Three other assessments, also made on May 16, 1986, ultimately resulted in appeals that are still pending before the Tribunal. However, the hearing held on August 13, 1992, dealt exclusively with Appeal No. 2798. The sole issue in this case is to decide whether the appellant was correctly assessed.

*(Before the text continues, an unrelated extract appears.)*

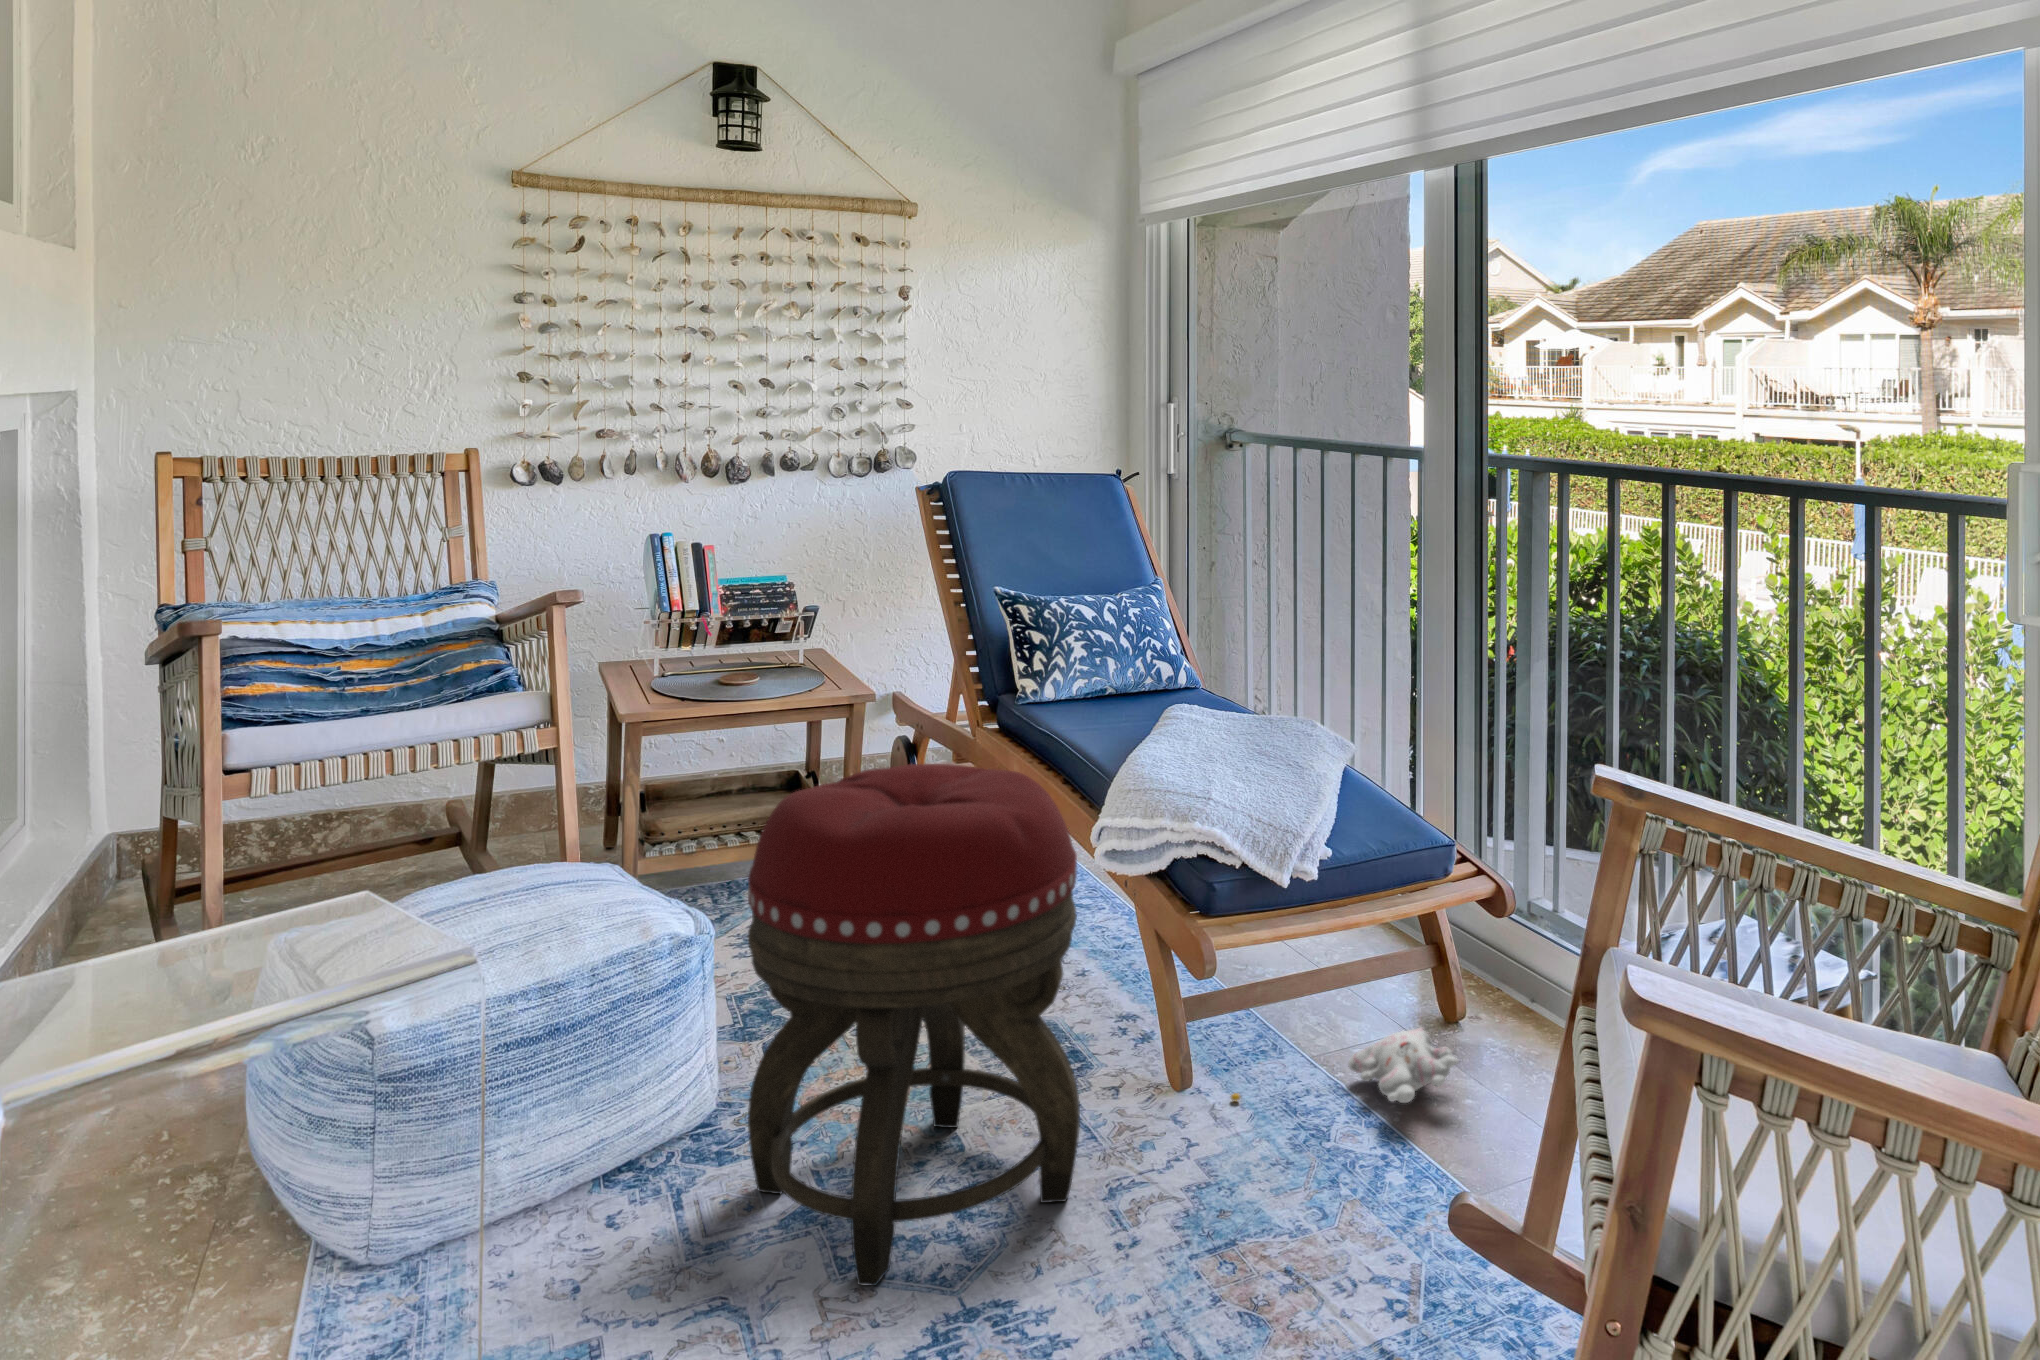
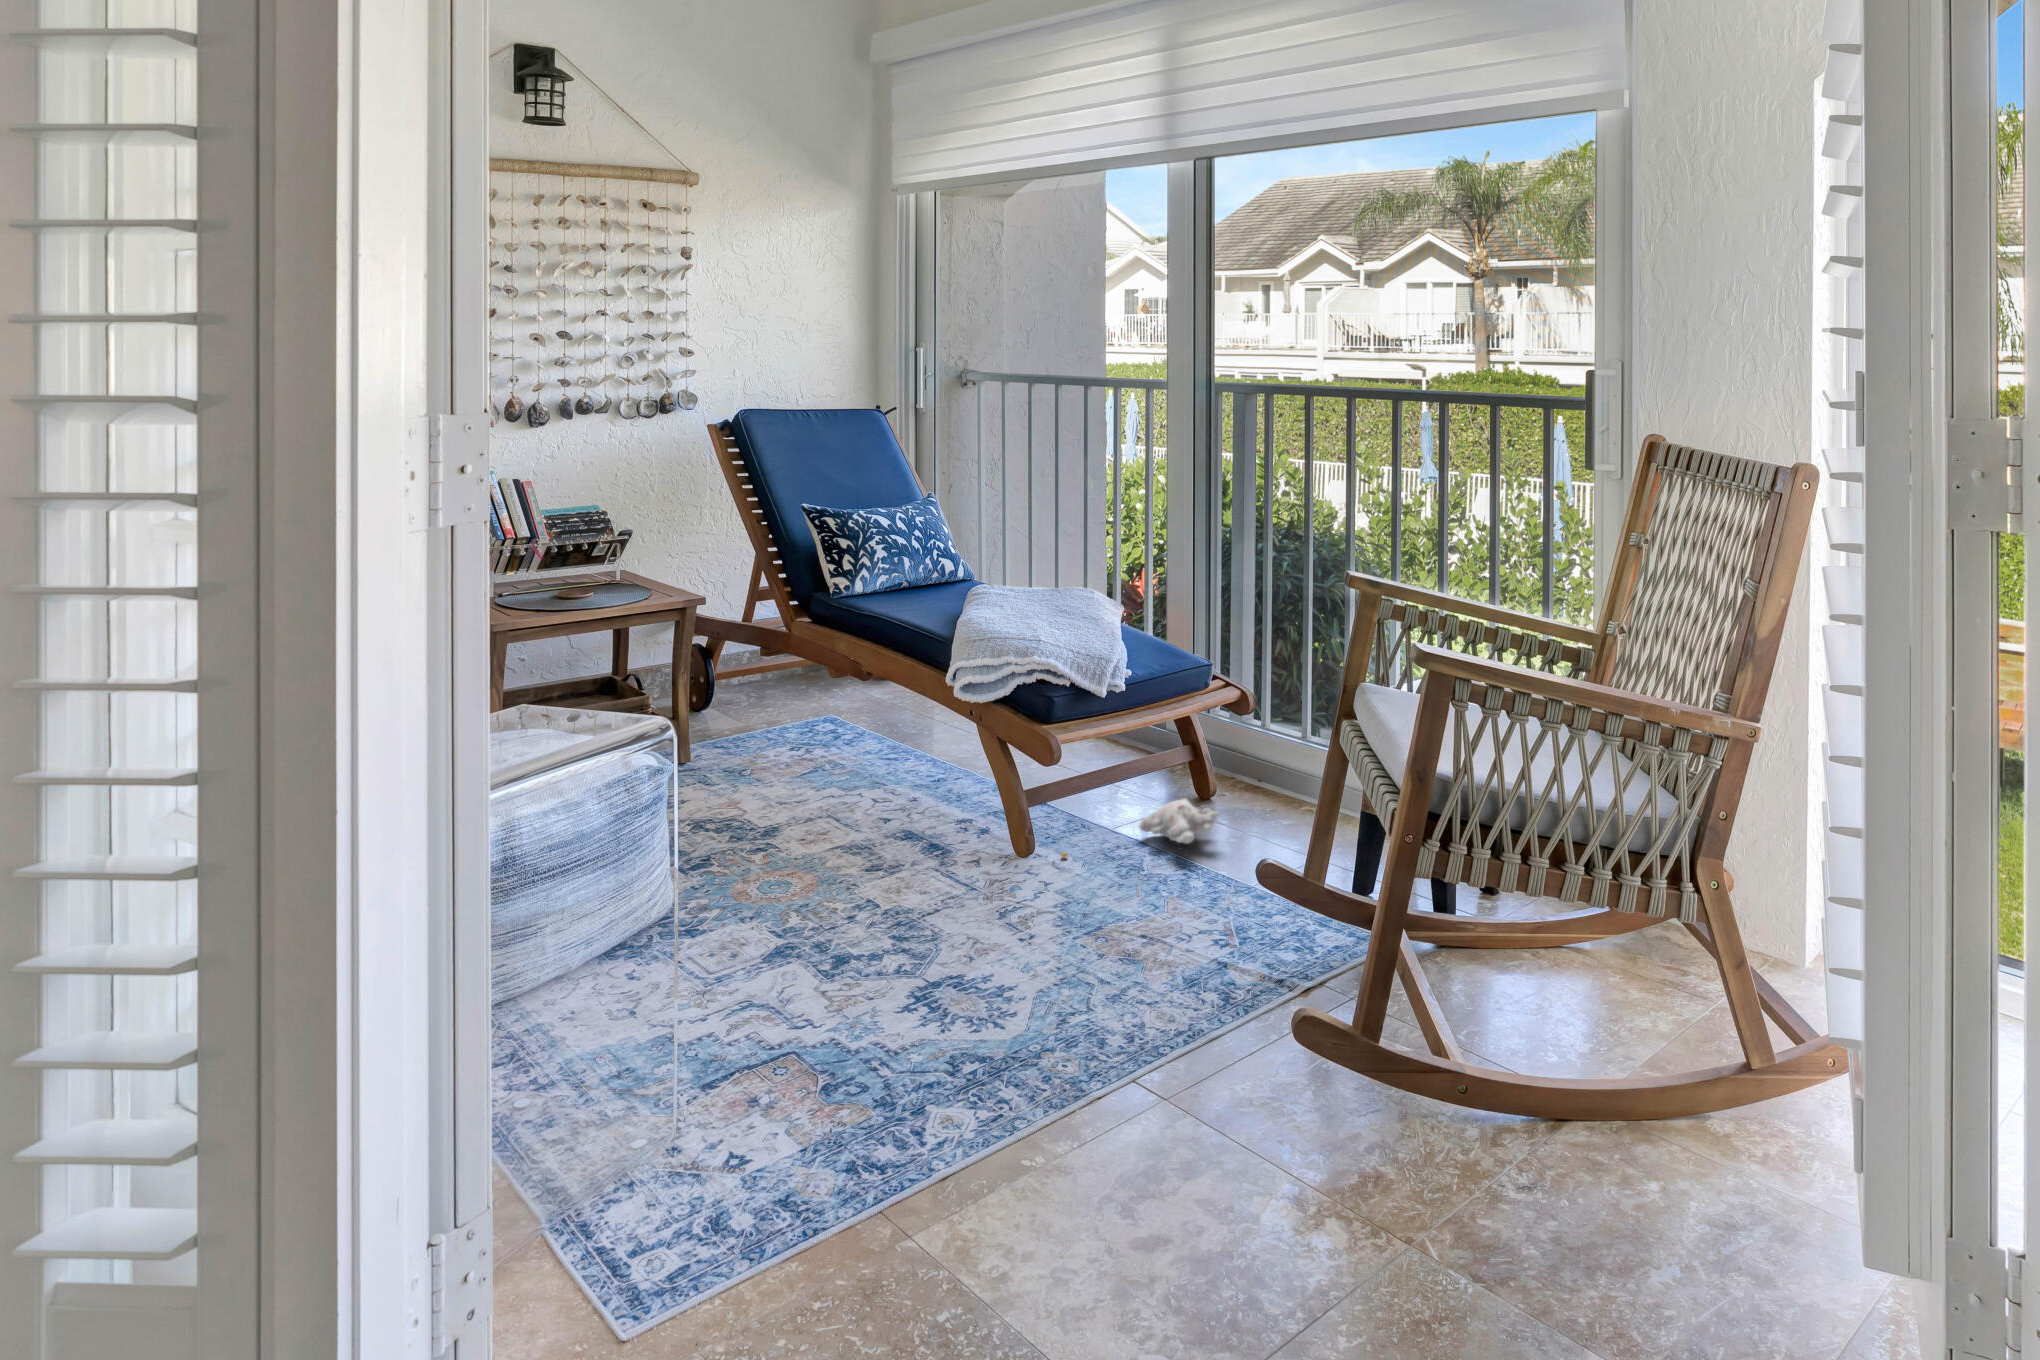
footstool: present [748,764,1080,1286] -> none [725,624,979,988]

The appellant did not submit a brief nor did it attend the hearing. Counsel for the respondent argued that the appellant is a manufacturer or producer under the Act. Counsel affirmed that the mere cutting of steel meets the criteria adopted by the Supreme Court of Canada in The Queen v. York Marble, Tile and Terrazo Limited [2] to qualify as a manufacturer or producer under the Act. Moreover, counsel added that the appellant cannot benefit from the exception from marginal manufacturing set forth in the definition of "manufacturer or producer" in paragraph 2(1)(f). There is no evidence, indeed, that the appellant operates in a retail store. Finally, counsel relied upon the decision of the Supreme Court of Canada in Johnston v. TheMinister of National Revenue, [3] and argued that the appeal should be dismissed since the appellant neglected to submit any evidence establishing that the assessment is incorrect.

The Tribunal agrees with the respondent. At the very least, indeed, the cutting of steel to specific measures constitutes production activities within the meaning of the York Marble decision citing the Ontario Supreme Court in Gruen Watch Company of Canada Ltd. et al. v. Attorney-General of Canada. [4] Furthermore, given that the appellant has not substantiated its claim that it is not a manufacturer or producer under the Act, the Tribunal is of the view that the appeal should be dismissed in accordance with the Johnston case and the Tribunal's own decision in A.S. 4 Steel Industries Ltd. v. The Minister of National Revenue. [5]

In light of the foregoing, the appeal is dismissed.


[Table of Contents]


1. R.S.C., 1985, c. E-15, as amended.

2. [1968] S.C.R. 140.

3. [1948] S.C.R. 486.

4. [1950] 4 D.L.R. 156.

5. Canadian International Trade Tribunal, Appeal No. AP-89-132, June 11, 1992.